The current study has several limitations that should be considered when interpreting the findings. First, the individuals were recruited from a single maternity hospital, as it was not possible to include different regions of the world for comparison, limiting the generalizability of the current findings. Second, only one marker maintained statistical significance after correction for multiple comparisons. However, it is known that associated studies of candidate genes in complex diseases, such as PTB, are frequently difficult to replicate, and this may be due to the genetic heterogeneity across populations.
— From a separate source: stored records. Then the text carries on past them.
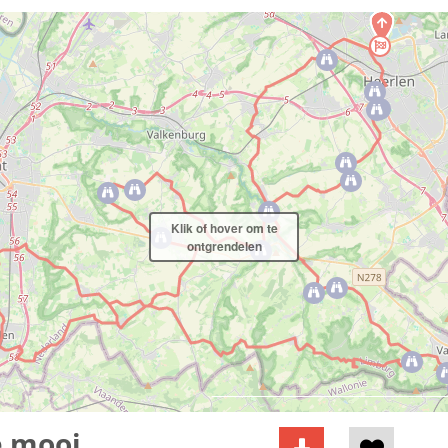
Klik of hover om te
ontgrendelen
e mooi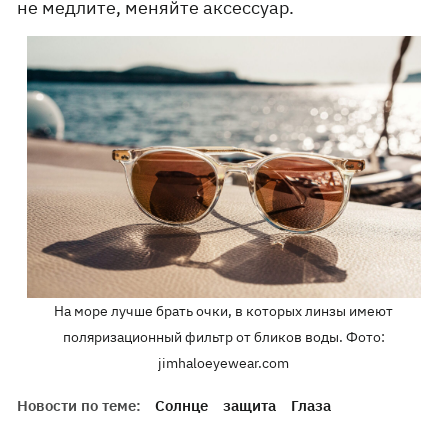
не медлите, меняйте аксессуар.
На море лучше брать очки, в которых линзы имеют
поляризационный фильтр от бликов воды. Фото:
jimhaloeyewear.com
Новости по теме:
Солнце
защита
Глаза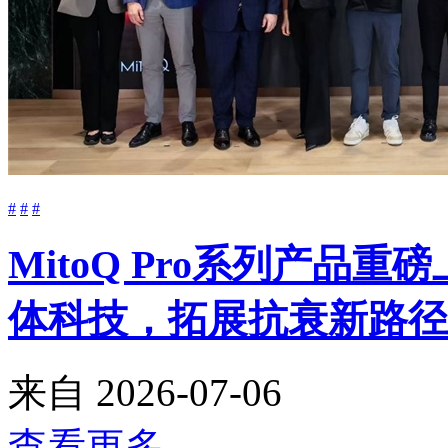
#
#
#
MitoQ Pro系列产品
体科技，拓展抗衰新路径
来自
2026-07-06
查看更多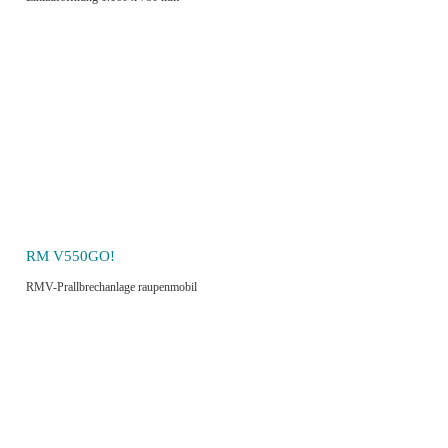
RM V550GO!
RMV-Prallbrechanlage raupenmobil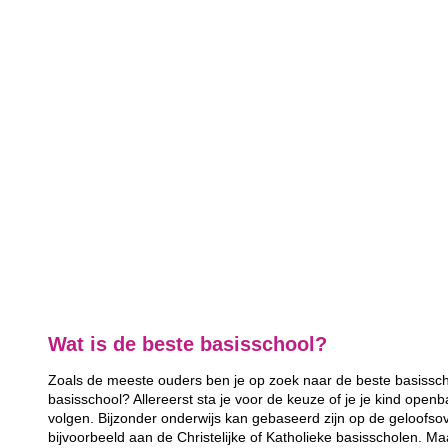
Wat is de beste basisschool?
Zoals de meeste ouders ben je op zoek naar de beste basisscho
basisschool? Allereerst sta je voor de keuze of je je kind openb
volgen. Bijzonder onderwijs kan gebaseerd zijn op de geloofsov
bijvoorbeeld aan de Christelijke of Katholieke basisscholen. Ma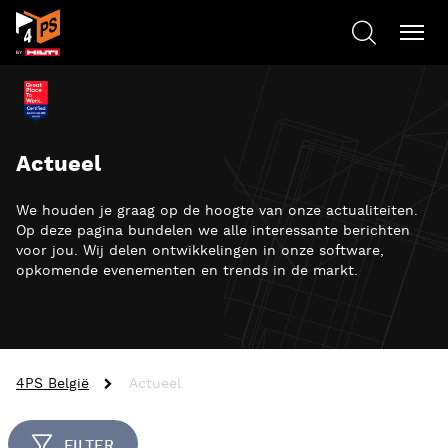
Actueel
We houden je graag op de hoogte van onze actualiteiten.
Op deze pagina bundelen we alle interessante berichten
voor jou. Wij delen ontwikkelingen in onze software,
opkomende evenementen en trends in de markt.
4PS België
Actueel
FILTER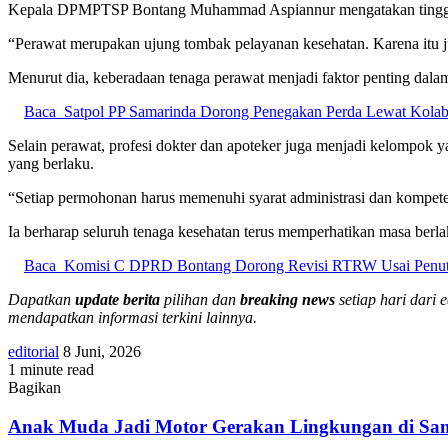
Kepala DPMPTSP Bontang Muhammad Aspiannur mengatakan tingginya
“Perawat merupakan ujung tombak pelayanan kesehatan. Karena itu j
Menurut dia, keberadaan tenaga perawat menjadi faktor penting dala
Baca
Satpol PP Samarinda Dorong Penegakan Perda Lewat Kolab
Selain perawat, profesi dokter dan apoteker juga menjadi kelompok 
yang berlaku.
“Setiap permohonan harus memenuhi syarat administrasi dan kompeten
Ia berharap seluruh tenaga kesehatan terus memperhatikan masa be
Baca
Komisi C DPRD Bontang Dorong Revisi RTRW Usai Penutu
Dapatkan
update berita
pilihan dan
breaking news
setiap hari dari 
mendapatkan informasi terkini lainnya.
Send
editorial
8 Juni, 2026
an
1 minute read
email
Bagikan
Facebook
X
Skype
Messenger
Messenger
WhatsApp
Telegram
Share
Cetak
via
Anak
Anak Muda Jadi Motor Gerakan Lingkungan di Sa
Email
Muda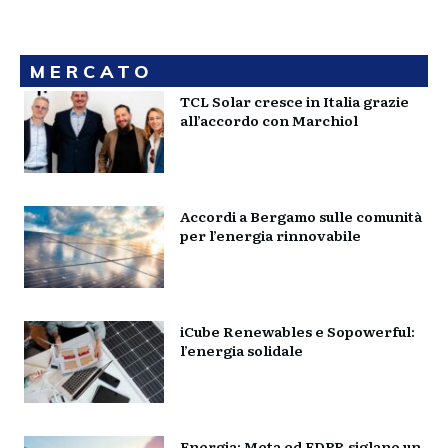
MERCATO
TCL Solar cresce in Italia grazie
all’accordo con Marchiol
Accordi a Bergamo sulle comunità
per l’energia rinnovabile
iCube Renewables e Sopowerful:
l’energia solidale
Energia: Meta ed EDPR siglano un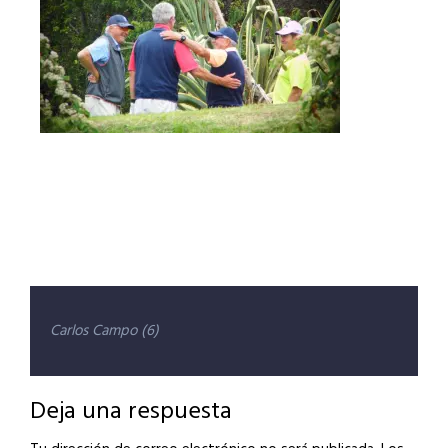
Navegación
Carlos Campo (6)
de
entradas
Deja una respuesta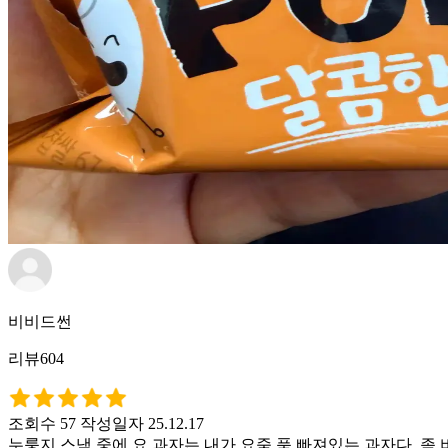
비비드썬
리뷰604
조회수 57
작성일자 25.12.17
누룽지 스낵 중에 요 과자는 내가 요줌 푹 빠져있는 과자다. 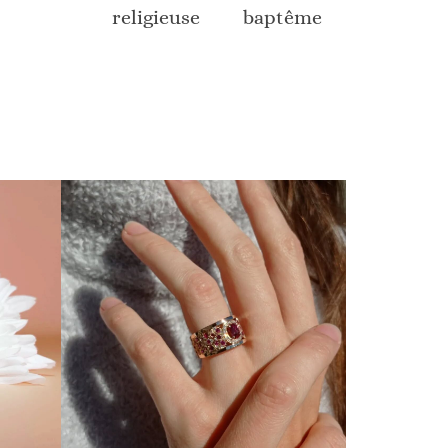
religieuse
baptême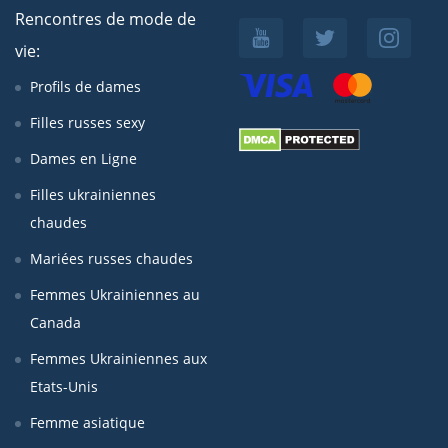
Rencontres de mode de
vie:
Profils de dames
Filles russes sexy
Dames en Ligne
Filles ukrainiennes
chaudes
Mariées russes chaudes
Femmes Ukrainiennes au
Canada
Femmes Ukrainiennes aux
Etats-Unis
Femme asiatique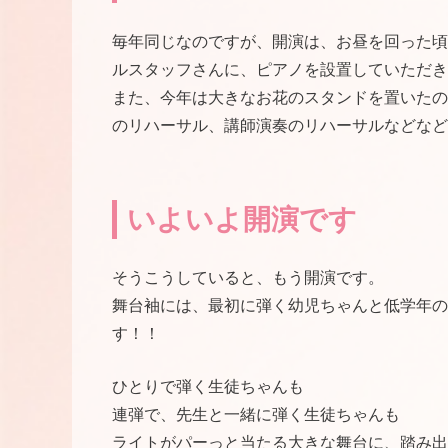
毎年同じなのですが、開演は、お昼を回った頃
ルスタッフさんに、ピアノを設置していただき
また、今年は大きなお花のスタンドを置いたの
のリハーサル、講師演奏のリハーサルなどなど
いよいよ開演です
そうこうしていると、もう開演です。
舞台袖には、最初に弾く幼児ちゃんと低学年の
す！！
ひとりで弾く生徒ちゃんも
連弾で、先生と一緒に弾く生徒ちゃんも
ライトがパーっと当たる大きな舞台に、踏み出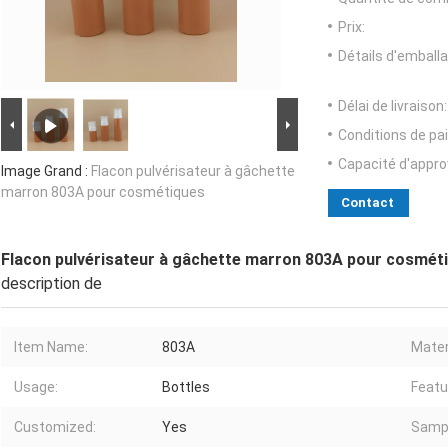
Prix:
Détails d'emballa
Délai de livraison:
Conditions de pa
Capacité d'appr
Image Grand :
Flacon pulvérisateur à gâchette
marron 803A pour cosmétiques
Contact
Flacon pulvérisateur à gâchette marron 803A pour cosmét
description de
Item Name:
803A
Mater
Usage:
Bottles
Featu
Customized:
Yes
Samp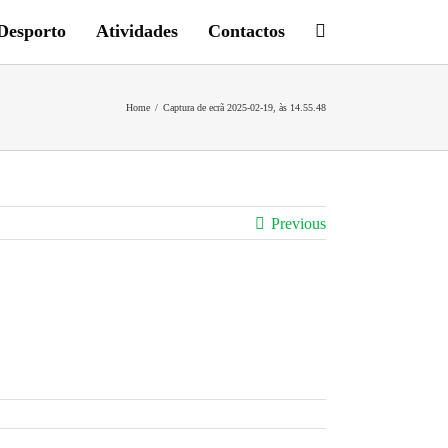
Desporto
Atividades
Contactos
Home
/
Captura de ecrã 2025-02-19, às 14.55.48
Previous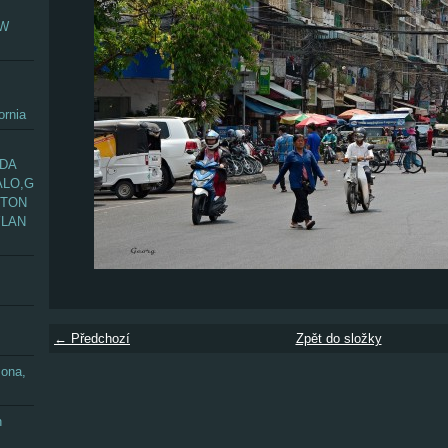
EW
ornia
ADA
ALO,G
GTON
YLAN
← Předchozí
Zpět do složky
zona,
n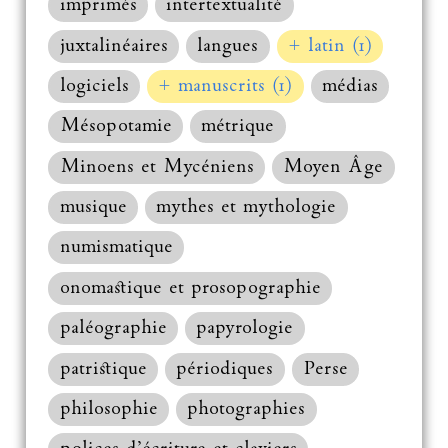
imprimés
intertextualité
juxtalinéaires
langues
+ latin (1)
logiciels
+ manuscrits (1)
médias
Mésopotamie
métrique
Minoens et Mycéniens
Moyen Âge
musique
mythes et mythologie
numismatique
onomastique et prosopographie
paléographie
papyrologie
patristique
périodiques
Perse
philosophie
photographies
A typical problem of genetic association studies with a case–control design is the identification of spurious associations due to bias from population stratification. Therefore, a family-based association study with more than 700 triads (mother–father–child) was used in this study to avoid this potential bias. The current study is one of the larger family-based studies of genetic associations with clinical subtypes of PTB in a Latin American population.

Conclusions

The current study suggests that different genetic influences are associated with the different clinical subtypes of PTB in a Latin American population. The current approach allowed for the identification of SNPs specific to the different subtypes of PTB as well as SNPs shared by all subtypes of PTB. The SNPs in PON1, COL4A3, and CRHR1 were associated with the PTB-I subtype; an SNP in F3 was associated with the PTB-PPROM subtype; and SNPs in KCNN3 and F3 were associated with the PTB-M subtype. These findings may lead to a better understanding of the pathophysiology of clinical subtypes of PTB and therefore better prevention of PTB. However, adding additional cohorts from different regions of Latin America is important to expand these findings to other populations, and thus it contributes more knowledge to the etiology of specific clinical subtypes of PTB.